* Exercise
Copy every record below exactly as it appears.

Records supplied Start Marker

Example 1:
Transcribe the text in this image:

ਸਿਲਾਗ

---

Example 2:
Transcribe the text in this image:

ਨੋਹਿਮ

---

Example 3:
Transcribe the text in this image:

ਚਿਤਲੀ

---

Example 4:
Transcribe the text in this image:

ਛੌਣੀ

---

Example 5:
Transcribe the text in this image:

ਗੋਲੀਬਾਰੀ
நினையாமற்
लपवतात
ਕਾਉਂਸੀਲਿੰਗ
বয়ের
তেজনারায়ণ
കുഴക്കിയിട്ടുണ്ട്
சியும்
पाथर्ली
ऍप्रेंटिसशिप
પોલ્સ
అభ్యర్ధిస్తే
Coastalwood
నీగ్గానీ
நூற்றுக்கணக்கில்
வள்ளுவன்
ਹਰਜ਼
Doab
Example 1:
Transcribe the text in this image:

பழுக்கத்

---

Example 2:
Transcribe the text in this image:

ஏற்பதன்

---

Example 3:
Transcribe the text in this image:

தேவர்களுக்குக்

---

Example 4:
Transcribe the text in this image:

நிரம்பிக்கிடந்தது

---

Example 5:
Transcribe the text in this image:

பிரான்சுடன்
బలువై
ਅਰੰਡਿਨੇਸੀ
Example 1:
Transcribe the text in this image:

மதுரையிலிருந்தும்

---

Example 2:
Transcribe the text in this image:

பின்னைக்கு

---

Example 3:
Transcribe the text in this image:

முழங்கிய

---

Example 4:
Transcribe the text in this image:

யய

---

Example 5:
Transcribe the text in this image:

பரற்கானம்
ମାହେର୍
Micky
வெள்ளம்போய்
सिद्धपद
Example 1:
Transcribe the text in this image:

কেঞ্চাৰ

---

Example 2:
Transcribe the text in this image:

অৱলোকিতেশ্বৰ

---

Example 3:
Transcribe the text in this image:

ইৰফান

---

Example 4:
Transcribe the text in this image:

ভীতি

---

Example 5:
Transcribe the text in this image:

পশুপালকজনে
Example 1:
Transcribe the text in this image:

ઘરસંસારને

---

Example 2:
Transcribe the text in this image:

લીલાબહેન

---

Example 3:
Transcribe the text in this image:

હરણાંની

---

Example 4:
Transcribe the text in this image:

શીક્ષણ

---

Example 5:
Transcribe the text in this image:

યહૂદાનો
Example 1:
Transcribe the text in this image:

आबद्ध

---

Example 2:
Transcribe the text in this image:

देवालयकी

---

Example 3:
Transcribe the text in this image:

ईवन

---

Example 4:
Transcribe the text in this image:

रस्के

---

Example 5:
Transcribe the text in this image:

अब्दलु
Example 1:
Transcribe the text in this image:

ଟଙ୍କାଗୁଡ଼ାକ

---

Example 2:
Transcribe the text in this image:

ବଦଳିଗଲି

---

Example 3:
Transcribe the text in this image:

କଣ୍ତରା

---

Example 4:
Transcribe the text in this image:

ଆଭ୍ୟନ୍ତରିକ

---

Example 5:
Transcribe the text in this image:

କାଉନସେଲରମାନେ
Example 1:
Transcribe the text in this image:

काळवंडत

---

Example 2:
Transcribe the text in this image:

Records supplied End Marker

* Task solution
Example 1:
Transcribe the text in this image:

ਸਿਲਾਗ

---

Example 2:
Transcribe the text in this image:

ਨੋਹਿਮ

---

Example 3:
Transcribe the text in this image:

ਚਿਤਲੀ

---

Example 4:
Transcribe the text in this image:

ਛੌਣੀ

---

Example 5:
Transcribe the text in this image:

ਗੋਲੀਬਾਰੀ
நினையாமற்
लपवतात
ਕਾਉਂਸੀਲਿੰਗ
বয়ের
তেজনারায়ণ
കുഴക്കിയിട്ടുണ്ട്
சியும்
पाथर्ली
ऍप्रेंटिसशिप
પોલ્સ
అభ్యర్ధిస్తే
Coastalwood
నీగ్గానీ
நூற்றுக்கணக்கில்
வள்ளுவன்
ਹਰਜ਼
Doab
Example 1:
Transcribe the text in this image:

பழுக்கத்

---

Example 2:
Transcribe the text in this image:

ஏற்பதன்

---

Example 3:
Transcribe the text in this image:

தேவர்களுக்குக்

---

Example 4:
Transcribe the text in this image:

நிரம்பிக்கிடந்தது

---

Example 5:
Transcribe the text in this image:

பிரான்சுடன்
బలువై
ਅਰੰਡਿਨੇਸੀ
Example 1:
Transcribe the text in this image:

மதுரையிலிருந்தும்

---

Example 2:
Transcribe the text in this image:

பின்னைக்கு

---

Example 3:
Transcribe the text in this image:

முழங்கிய

---

Example 4:
Transcribe the text in this image:

யய

---

Example 5:
Transcribe the text in this image:

பரற்கானம்
ମାହେର୍
Micky
வெள்ளம்போய்
सिद्धपद
Example 1:
Transcribe the text in this image:

কেঞ্চাৰ

---

Example 2:
Transcribe the text in this image:

অৱলোকিতেশ্বৰ

---

Example 3:
Transcribe the text in this image:

ইৰফান

---

Example 4:
Transcribe the text in this image:

ভীতি

---

Example 5:
Transcribe the text in this image:

পশুপালকজনে
Example 1:
Transcribe the text in this image:

ઘરસંસારને

---

Example 2:
Transcribe the text in this image:

લીલાબહેન

---

Example 3:
Transcribe the text in this image:

હરણાંની

---

Example 4:
Transcribe the text in this image:

શીક્ષણ

---

Example 5:
Transcribe the text in this image:

યહૂદાનો
Example 1:
Transcribe the text in this image:

आबद्ध

---

Example 2:
Transcribe the text in this image:

देवालयकी

---

Example 3:
Transcribe the text in this image:

ईवन

---

Example 4:
Transcribe the text in this image:

रस्के

---

Example 5:
Transcribe the text in this image:

अब्दलु
Example 1:
Transcribe the text in this image:

ଟଙ୍କାଗୁଡ଼ାକ

---

Example 2:
Transcribe the text in this image:

ବଦଳିଗଲି

---

Example 3:
Transcribe the text in this image:

କଣ୍ତରା

---

Example 4:
Transcribe the text in this image:

ଆଭ୍ୟନ୍ତରିକ

---

Example 5:
Transcribe the text in this image:

କାଉନସେଲରମାନେ
Example 1:
Transcribe the text in this image:

काळवंडत

---

Example 2:
Transcribe the text in this image:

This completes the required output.